Throughout the region, facilities with cases are generally few and far between. However, local facilities listed included Central Health Care in Le Center, Benedictine Court in St. Peter, Lake Shore Inn Nursing Home in Waseca, and Whispering Creek in Janesville.
Robert Benson, who serves as Director of Nursing at Whispering Creek, said that the one contracted worker tested positive for COVID during regular tests on July 15. He said that no positive tests have come up since.
In order to keep Whispering Creek’s residents safe, Benson said that the facility has taken a wide variety of steps, from increasingly relying on “virtual health care” to providing each staffer with a surgical level mask to increased cleaning.
“There’s so much we’ve done, I could write a book about it,” he said with a laugh.

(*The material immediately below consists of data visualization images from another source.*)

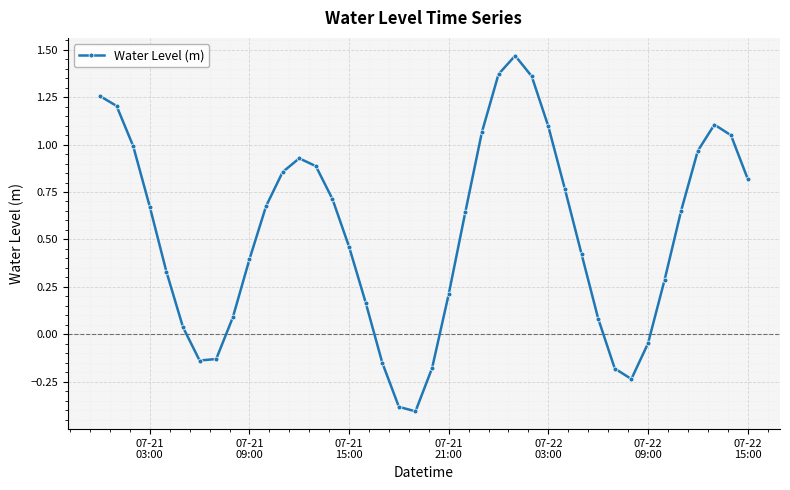

How many lines are shown in the chart?

1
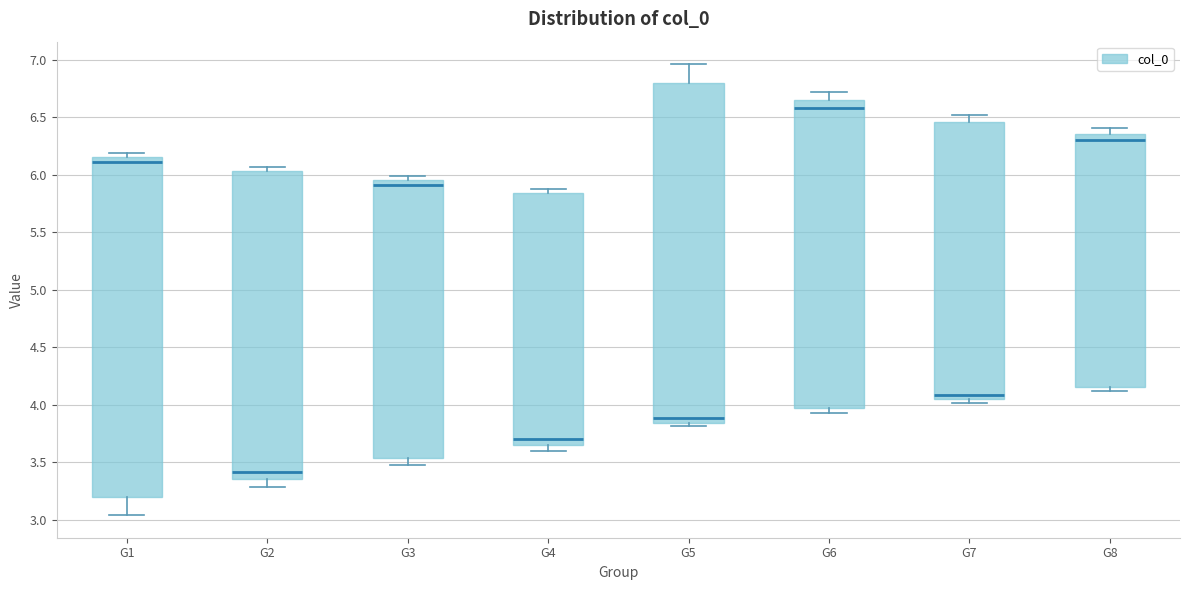

Reading left to right, transcribe this box plot: for each box, give where its median line is, the range the box spans, and where its two whiskers end, as read against the y-axis. The values are not printed on the chart, so give them approximately, as read against the axis.

G1: median 6.10, box 3.20 to 6.15, whiskers 3.05 to 6.20
G2: median 3.40, box 3.35 to 6.05, whiskers 3.30 to 6.05 (just above the box's upper edge)
G3: median 5.90, box 3.55 to 5.95, whiskers 3.50 to 6.00
G4: median 3.70, box 3.65 to 5.85, whiskers 3.60 to 5.90
G5: median 3.90, box 3.85 to 6.80, whiskers 3.80 to 6.95
G6: median 6.60, box 3.95 to 6.65, whiskers 3.95 (just below the box's lower edge) to 6.70
G7: median 4.10, box 4.05 to 6.45, whiskers 4.00 to 6.50
G8: median 6.30, box 4.15 to 6.35, whiskers 4.10 to 6.40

Benson said he regularly participates in phone calls to learn both the latest requirements and recommendations needed to keep residents and patients safe. He said the facility has gone to particularly great lengths to ensure residents can safely see their loved ones in person.
Last month, the care facility had a “resident parade,” where residents were brought outside. Sitting at least 6 feet apart, in keeping with social distancing guidelines, they were able to see their loved ones drive by the facility.
Benson said that three outdoor stations have also been set up to allow residents to visit with their loved ones at a safe distance. A staff member oversees such conversations, in part to ensure that guidelines are being carefully followed.
Indoor visits are also possible thanks to the ample room provided in the facility’s sunroom. To help ensure that residents can hear their loved ones, grant dollars have been secured to purchase headsets.
“We’ve managed to purchase quite a few headsets for the hard of hearing,” he said. “We’re very glad to have been able to do that.”
A new committee was set up in June to help keep risk levels down among staff and residents called “Germ Busters,” which Kern said has been vital to ensuring that they are staying on top of the cleaning and screening of everyone moving about the facility.
“All the different departments have been active in helping keep everyone in our facility safe,” Kern said. “The number one thing we are doing is we’re listening to [our staff] and valuing their importance — isn’t that how we all wanted to be treated and respected?’
Director of Clinical Services at Koda Bobby Jo Nesseth said that the Germ Busters committee spends a fair amount of time getting to the root of different compliance obstacles by asking one simple question: why?
“It really makes me proud of the committee that we do our research to find what the root cause of the issue is — if you’re not keeping your make on just tell me the truth. Turns out for most of our associates they were hot, so we purchased them fans,” Nesseth said. “We noticed people not wearing their eye goggles and when we asked, they had misplaced them. So now everyone has glasses strings so their goggles can remain around their necks when they aren’t giving direct patient care.”
“We were able to become compliant by asking the simple questions of ‘why?’” Nesseth continued. “Taking that time to ask and dig made all the difference.”
Nesseth and Kern both said that by taking the time to check in with the staff of the facility has also been vital in keeping morale high and stress low in an unprecedented time that presents weekly changes.
“What we’re dealing with every day is a battle — some days are worse than others,” Kern said. “But with team building and showing our appreciation along the way, it goes a long way with how we all deal with this.”